> [DATASET ENTRIES]
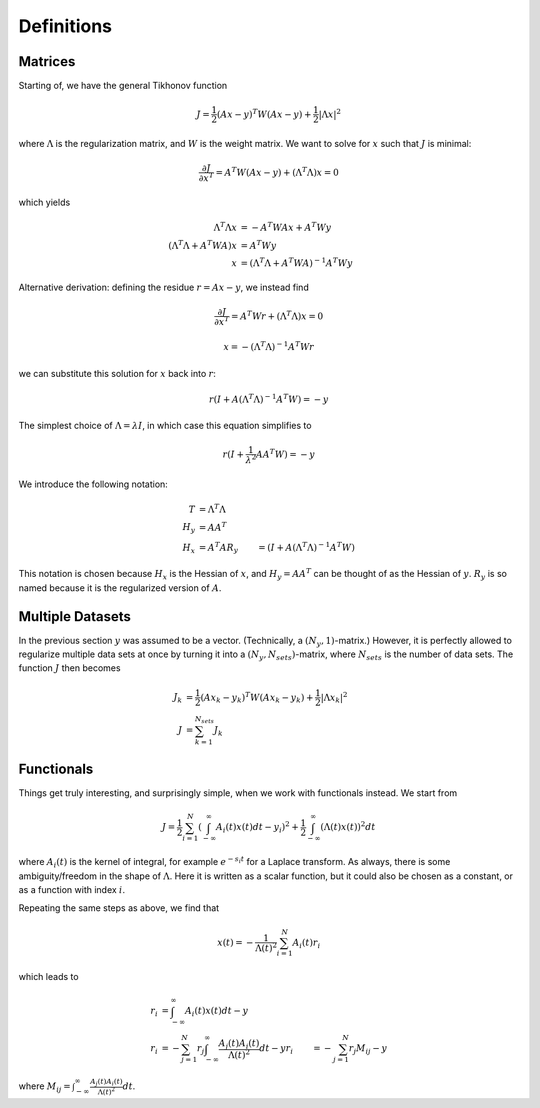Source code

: Definitions
-----------

Matrices
========
Starting of, we have the general Tikhonov function

.. math::
    J = \frac{1}{2} (A x - y)^T W (A x - y) + \frac{1}{2} \vert \Lambda x \vert^2

where :math:`\Lambda` is the regularization matrix, and :math:`W` is the weight
matrix. We want to solve for :math:`x` such that :math:`J` is minimal:

.. math::
    \frac{\partial J}{\partial x^T} = A^T W (A x - y) + (\Lambda^T \Lambda) x = 0

which yields

.. math::
    \Lambda^T \Lambda x &= - A^T W A x + A^T W y \\
    (\Lambda^T \Lambda + A^T W A) x &= A^T W y \\
    x &= (\Lambda^T \Lambda + A^T W A)^{-1} A^T W y

Alternative derivation: defining the residue
:math:`r = Ax - y`, we instead find

.. math::
    \frac{\partial J}{\partial x^T} = A^T W r + (\Lambda^T \Lambda) x = 0

.. math::
    x = - (\Lambda^T \Lambda)^{-1} A^T W r

we can substitute this solution for :math:`x` back into
:math:`r`:

.. math::
    r (I + A (\Lambda^T \Lambda)^{-1} A^T W) = - y

The simplest choice of :math:`\Lambda = \lambda I`, in which case this equation
simplifies to

.. math::
    r (I + \frac{1}{\lambda^2} A A^T W) = - y

We introduce the following notation:

.. math::
    T &= \Lambda^T \Lambda \\
    H_y &= A A^T \\
    H_x &= A^T A
    R_y &= (I + A (\Lambda^T \Lambda)^{-1} A^T W)

This notation is chosen because :math:`H_x` is the Hessian of :math:`x`, and
:math:`H_y = A A^T` can be thought of as the Hessian of :math:`y`. :math:`R_y`
is so named because it is the regularized version of :math:`A`.

Multiple Datasets
=================
In the previous section :math:`y` was assumed to be a vector.
(Technically, a :math:`(N_y, 1)`-matrix.)
However, it is perfectly allowed to regularize multiple data sets at once by
turning it into a :math:`(N_y, N_{sets})`-matrix, where :math:`N_{sets}` is the
number of data sets. The function :math:`J` then becomes

.. math::
    J_k &= \frac{1}{2} (A x_k - y_k)^T W (A x_k - y_k) + \frac{1}{2} \vert \Lambda x_k \vert^2 \\
    J &= \sum_{k=1}^{N_{sets}} J_k

Functionals
===========
Things get truly interesting, and surprisingly simple, when we work with
functionals instead. We start from

.. math::
    J = \frac{1}{2} \sum_{i=1}^{N} ( \int_{-\infty}^{\infty} A_i(t) x(t) dt - y_i)^2 + \frac{1}{2} \int_{-\infty}^{\infty} (\Lambda(t) x(t))^2 dt

where :math:`A_i(t)` is the kernel of integral, for example :math:`e^{- s_i t}`
for a Laplace transform. As always, there is some ambiguity/freedom in the shape
of :math:`\Lambda`. Here it is written as a scalar function, but it could also
be chosen as a constant, or as a function with index :math:`i`.

Repeating the same steps as above, we find that

.. math::
    x(t) = - \frac{1}{\Lambda(t)^2} \sum_{i=1}^{N} A_i(t) r_i

which leads to

.. math::
    r_i &= \int_{-\infty}^{\infty} A_i(t) x(t) dt - y \\
    r_i &= - \sum_{j=1}^{N} r_j \int_{-\infty}^{\infty} \frac{A_j(t) A_i(t)}{\Lambda(t)^2} dt - y
    r_i &= - \sum_{j=1}^{N} r_j M_{ij} - y

where :math:`M_ij = \int_{-\infty}^{\infty} \frac{A_j(t) A_i(t)}{\Lambda(t)^2} dt`.

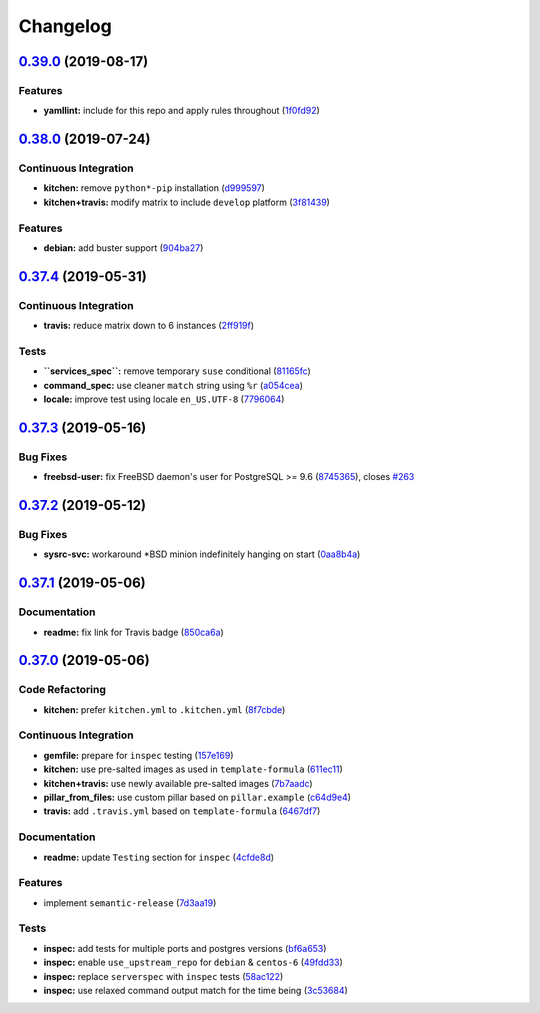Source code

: 
Changelog
=========

`0.39.0 <https://github.com/saltstack-formulas/postgres-formula/compare/v0.38.0...v0.39.0>`_ (2019-08-17)
-------------------------------------------------------------------------------------------------------------

Features
^^^^^^^^


* **yamllint:** include for this repo and apply rules throughout (\ `1f0fd92 <https://github.com/saltstack-formulas/postgres-formula/commit/1f0fd92>`_\ )

`0.38.0 <https://github.com/saltstack-formulas/postgres-formula/compare/v0.37.4...v0.38.0>`_ (2019-07-24)
-------------------------------------------------------------------------------------------------------------

Continuous Integration
^^^^^^^^^^^^^^^^^^^^^^


* **kitchen:** remove ``python*-pip`` installation (\ `d999597 <https://github.com/saltstack-formulas/postgres-formula/commit/d999597>`_\ )
* **kitchen+travis:** modify matrix to include ``develop`` platform (\ `3f81439 <https://github.com/saltstack-formulas/postgres-formula/commit/3f81439>`_\ )

Features
^^^^^^^^


* **debian:** add buster support (\ `904ba27 <https://github.com/saltstack-formulas/postgres-formula/commit/904ba27>`_\ )

`0.37.4 <https://github.com/saltstack-formulas/postgres-formula/compare/v0.37.3...v0.37.4>`_ (2019-05-31)
-------------------------------------------------------------------------------------------------------------

Continuous Integration
^^^^^^^^^^^^^^^^^^^^^^


* **travis:** reduce matrix down to 6 instances (\ `2ff919f <https://github.com/saltstack-formulas/postgres-formula/commit/2ff919f>`_\ )

Tests
^^^^^


* **\ ``services_spec``\ :** remove temporary ``suse`` conditional (\ `81165fc <https://github.com/saltstack-formulas/postgres-formula/commit/81165fc>`_\ )
* **command_spec:** use cleaner ``match`` string using ``%r`` (\ `a054cea <https://github.com/saltstack-formulas/postgres-formula/commit/a054cea>`_\ )
* **locale:** improve test using locale ``en_US.UTF-8`` (\ `7796064 <https://github.com/saltstack-formulas/postgres-formula/commit/7796064>`_\ )

`0.37.3 <https://github.com/saltstack-formulas/postgres-formula/compare/v0.37.2...v0.37.3>`_ (2019-05-16)
-------------------------------------------------------------------------------------------------------------

Bug Fixes
^^^^^^^^^


* **freebsd-user:** fix FreeBSD daemon's user for PostgreSQL >= 9.6 (\ `8745365 <https://github.com/saltstack-formulas/postgres-formula/commit/8745365>`_\ ), closes `#263 <https://github.com/saltstack-formulas/postgres-formula/issues/263>`_

`0.37.2 <https://github.com/saltstack-formulas/postgres-formula/compare/v0.37.1...v0.37.2>`_ (2019-05-12)
-------------------------------------------------------------------------------------------------------------

Bug Fixes
^^^^^^^^^


* **sysrc-svc:** workaround *BSD minion indefinitely hanging on start (\ `0aa8b4a <https://github.com/saltstack-formulas/postgres-formula/commit/0aa8b4a>`_\ )

`0.37.1 <https://github.com/saltstack-formulas/postgres-formula/compare/v0.37.0...v0.37.1>`_ (2019-05-06)
-------------------------------------------------------------------------------------------------------------

Documentation
^^^^^^^^^^^^^


* **readme:** fix link for Travis badge (\ `850ca6a <https://github.com/saltstack-formulas/postgres-formula/commit/850ca6a>`_\ )

`0.37.0 <https://github.com/saltstack-formulas/postgres-formula/compare/v0.36.0...v0.37.0>`_ (2019-05-06)
-------------------------------------------------------------------------------------------------------------

Code Refactoring
^^^^^^^^^^^^^^^^


* **kitchen:** prefer ``kitchen.yml`` to ``.kitchen.yml`` (\ `8f7cbde <https://github.com/saltstack-formulas/postgres-formula/commit/8f7cbde>`_\ )

Continuous Integration
^^^^^^^^^^^^^^^^^^^^^^


* **gemfile:** prepare for ``inspec`` testing (\ `157e169 <https://github.com/saltstack-formulas/postgres-formula/commit/157e169>`_\ )
* **kitchen:** use pre-salted images as used in ``template-formula`` (\ `611ec11 <https://github.com/saltstack-formulas/postgres-formula/commit/611ec11>`_\ )
* **kitchen+travis:** use newly available pre-salted images (\ `7b7aadc <https://github.com/saltstack-formulas/postgres-formula/commit/7b7aadc>`_\ )
* **pillar_from_files:** use custom pillar based on ``pillar.example`` (\ `c64d9e4 <https://github.com/saltstack-formulas/postgres-formula/commit/c64d9e4>`_\ )
* **travis:** add ``.travis.yml`` based on ``template-formula`` (\ `6467df7 <https://github.com/saltstack-formulas/postgres-formula/commit/6467df7>`_\ )

Documentation
^^^^^^^^^^^^^


* **readme:** update ``Testing`` section for ``inspec`` (\ `4cfde8d <https://github.com/saltstack-formulas/postgres-formula/commit/4cfde8d>`_\ )

Features
^^^^^^^^


* implement ``semantic-release`` (\ `7d3aa19 <https://github.com/saltstack-formulas/postgres-formula/commit/7d3aa19>`_\ )

Tests
^^^^^


* **inspec:** add tests for multiple ports and postgres versions (\ `bf6a653 <https://github.com/saltstack-formulas/postgres-formula/commit/bf6a653>`_\ )
* **inspec:** enable ``use_upstream_repo`` for ``debian`` & ``centos-6`` (\ `49fdd33 <https://github.com/saltstack-formulas/postgres-formula/commit/49fdd33>`_\ )
* **inspec:** replace ``serverspec`` with ``inspec`` tests (\ `58ac122 <https://github.com/saltstack-formulas/postgres-formula/commit/58ac122>`_\ )
* **inspec:** use relaxed command output match for the time being (\ `3c53684 <https://github.com/saltstack-formulas/postgres-formula/commit/3c53684>`_\ )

> [TASK STATEMENT]
Find each line in the data above with the word "section", then copy it.

> [SOLUTION]
In the previous section :math:`y` was assumed to be a vector.
* **readme:** update ``Testing`` section for ``inspec`` (\ `4cfde8d <https://github.com/saltstack-formulas/postgres-formula/commit/4cfde8d>`_\ )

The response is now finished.